Our ‘Budget box on the shelf’ blog post (6 November) commented: “Even before the House of Commons finally voted in favour of an early general election, Chancellor of the Exchequer Sajid Javid had cancelled plans for his first Budget speech and put his special ministerial box back on the shelf.

“Depending on the election result, he could go on the very short list of post-1800 Chancellors that never delivered a single Budget speech. Whoever becomes Chancellor after 12 December, one of their first tasks will be to translate fiscal promises in their party’s manifesto into a formal Budget.”

Ahead of that formal Budget, in ‘Budget challenge for new Chancellor’ (6 March), we blogged: “Sajid Javid’s replacement, his deputy Rishi Sunak promoted from Chief Secretary to the Treasury, has a Budget to present next Wednesday, 11 March.
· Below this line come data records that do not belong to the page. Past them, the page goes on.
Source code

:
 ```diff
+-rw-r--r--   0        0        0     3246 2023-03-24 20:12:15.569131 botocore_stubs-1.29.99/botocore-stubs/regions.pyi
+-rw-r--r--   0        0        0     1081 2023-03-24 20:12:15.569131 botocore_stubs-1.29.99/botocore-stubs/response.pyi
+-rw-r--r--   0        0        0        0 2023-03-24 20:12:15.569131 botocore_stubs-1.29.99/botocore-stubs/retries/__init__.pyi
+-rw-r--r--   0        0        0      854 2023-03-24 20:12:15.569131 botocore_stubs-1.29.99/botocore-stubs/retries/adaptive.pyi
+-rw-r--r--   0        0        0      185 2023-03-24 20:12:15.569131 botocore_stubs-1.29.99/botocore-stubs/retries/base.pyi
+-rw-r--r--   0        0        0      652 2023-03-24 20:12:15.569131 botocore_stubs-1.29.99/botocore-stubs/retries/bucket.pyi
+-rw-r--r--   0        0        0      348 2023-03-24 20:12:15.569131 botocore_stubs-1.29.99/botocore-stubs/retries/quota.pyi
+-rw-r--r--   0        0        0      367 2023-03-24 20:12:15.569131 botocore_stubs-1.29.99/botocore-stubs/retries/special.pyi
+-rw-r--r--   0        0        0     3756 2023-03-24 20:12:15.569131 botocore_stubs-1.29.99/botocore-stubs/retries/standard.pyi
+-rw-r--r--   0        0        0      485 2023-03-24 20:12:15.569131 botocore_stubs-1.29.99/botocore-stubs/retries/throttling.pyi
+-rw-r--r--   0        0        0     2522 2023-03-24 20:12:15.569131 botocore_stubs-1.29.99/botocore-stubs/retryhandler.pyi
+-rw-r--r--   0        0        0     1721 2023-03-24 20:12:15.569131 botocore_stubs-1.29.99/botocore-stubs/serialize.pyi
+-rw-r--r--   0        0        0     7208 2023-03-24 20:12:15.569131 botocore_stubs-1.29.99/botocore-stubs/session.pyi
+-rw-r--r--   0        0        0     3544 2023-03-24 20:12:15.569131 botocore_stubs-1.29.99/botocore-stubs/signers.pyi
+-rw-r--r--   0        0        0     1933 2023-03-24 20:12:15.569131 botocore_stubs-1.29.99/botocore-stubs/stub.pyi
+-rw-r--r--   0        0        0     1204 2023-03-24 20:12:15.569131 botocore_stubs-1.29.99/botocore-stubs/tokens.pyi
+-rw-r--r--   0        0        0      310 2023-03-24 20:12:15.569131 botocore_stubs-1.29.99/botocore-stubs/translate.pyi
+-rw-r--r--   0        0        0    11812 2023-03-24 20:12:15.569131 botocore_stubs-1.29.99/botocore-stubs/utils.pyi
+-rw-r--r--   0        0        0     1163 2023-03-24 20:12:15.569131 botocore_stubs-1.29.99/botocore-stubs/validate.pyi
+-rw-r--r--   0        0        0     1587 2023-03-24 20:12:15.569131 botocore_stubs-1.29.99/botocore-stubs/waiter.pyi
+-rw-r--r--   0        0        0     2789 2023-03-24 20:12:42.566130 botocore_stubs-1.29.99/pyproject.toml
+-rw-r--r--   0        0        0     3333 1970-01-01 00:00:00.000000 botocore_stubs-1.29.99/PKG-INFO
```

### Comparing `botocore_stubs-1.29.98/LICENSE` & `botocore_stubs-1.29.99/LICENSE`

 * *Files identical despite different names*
It would be an unenviable task for the most experienced Chancellor in history; the delayed Budget will be, shall we say, very interesting.

“The collapse of the Flybe airline this week is a symptom of the coronavirus threat facing many sectors of the economy, including those involved in travel, hospitality, retailing and professional sport. Many businesses will need support of some sort, as will their employees.”
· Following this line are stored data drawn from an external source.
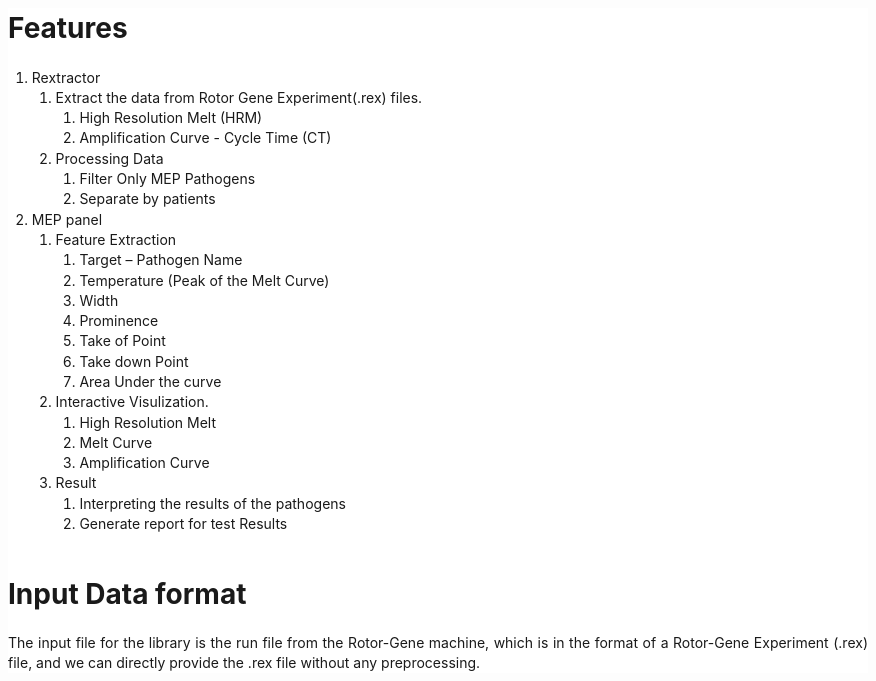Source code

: <h1> Features </h1>
<ol>
  <li>Rextractor
    <ol>
      <li>Extract the data from Rotor Gene Experiment(.rex) files.
        <ol>
          <li>High Resolution Melt (HRM)</li>
          <li>Amplification Curve - Cycle Time (CT)</li>
        </ol>
      </li>
      <li>Processing Data
        <ol>
          <li>Filter Only MEP Pathogens</li>
          <li>Separate by patients</li>
        </ol>
      </li>
    </ol>
  </li>
  <li>MEP panel
    <ol>
      <li>Feature Extraction
        <ol>
          <li>Target – Pathogen Name</li>
          <li>Temperature (Peak of the Melt Curve)</li>
          <li>Width</li>
          <li>Prominence</li>
          <li>Take of Point</li>
          <li>Take down Point</li>
          <li>Area Under the curve</li>
        </ol>
      </li>
      <li>Interactive Visulization.
        <ol>
          <li>High Resolution Melt</li>
          <li>Melt Curve</li>
          <li>Amplification Curve</li>
        </ol>
      </li>
      <li>Result
        <ol>
          <li>Interpreting the results of the pathogens</li>
          <li>Generate report for test Results</li>
        </ol>
      </li>
    </ol>
  </li>
</ol>


<h1> Input Data format </h1>
<p align="justify">
The input file for the library is the run file from the Rotor-Gene machine, which is in the format of a Rotor-Gene Experiment (.rex) file, and we can directly provide the .rex file without any preprocessing.</p>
The following week, Rishi Sunak’s emergency Budget was indeed less about manifesto pledges and, understandably, focused on the developing pandemic. It was far from a normal Budget. Measures included funding arrangements to support businesses worst affected. The now-familiar furlough scheme to avert mass redundancies followed on 20 March. Now, the combined effect of a snap election and surprise pandemic is that it’s almost two years since a fully-planned Budget.

July brought a ‘Plan for Jobs’ speech

In late May, as the coronavirus lockdown was being cautiously eased, noises from Downing Street hinted at a Budget-like event in July. Early June brought a cooling of that message, with deferral until September then seeming more likely. In the end, the Chancellor delivered a ‘Plan for Jobs’ speech on 8 July. He described the plan’s goal thus: “To protect, support and create jobs.” He added: “It will give businesses the confidence to retain and hire. To create jobs in every part of our country. To give young people a better start. To give people everywhere the opportunity of a fresh start.”

When the Chancellor does unveil a wider long-term economic plan for the ‘new normal’, it won’t be easy to merge manifesto pledges with the coronavirus response; it will all be heavily political, so we won’t dive in deep. Suffice it to say that questions arise about the balance between government borrowing and taxation needed (at a time of high unemployment and low corporate profitability) to cover planned expenditure plus all the extras arising from the pandemic.

Intermittent announcements

Maybe the pattern we’ve seen since 2018 – a dearth of comprehensive annual Budgets but various intermittent announcements on spending, taxation and emergency support – will be a feature of the ‘new normal’. With so much uncertainty as to how things will pan out, fiscal policy is increasingly likely to be made on the hoof, with current events driving medium-term strategy. In that vein, the COVID-19 episode has surely moved one long-running issue up the priority list: care-home provision and funding.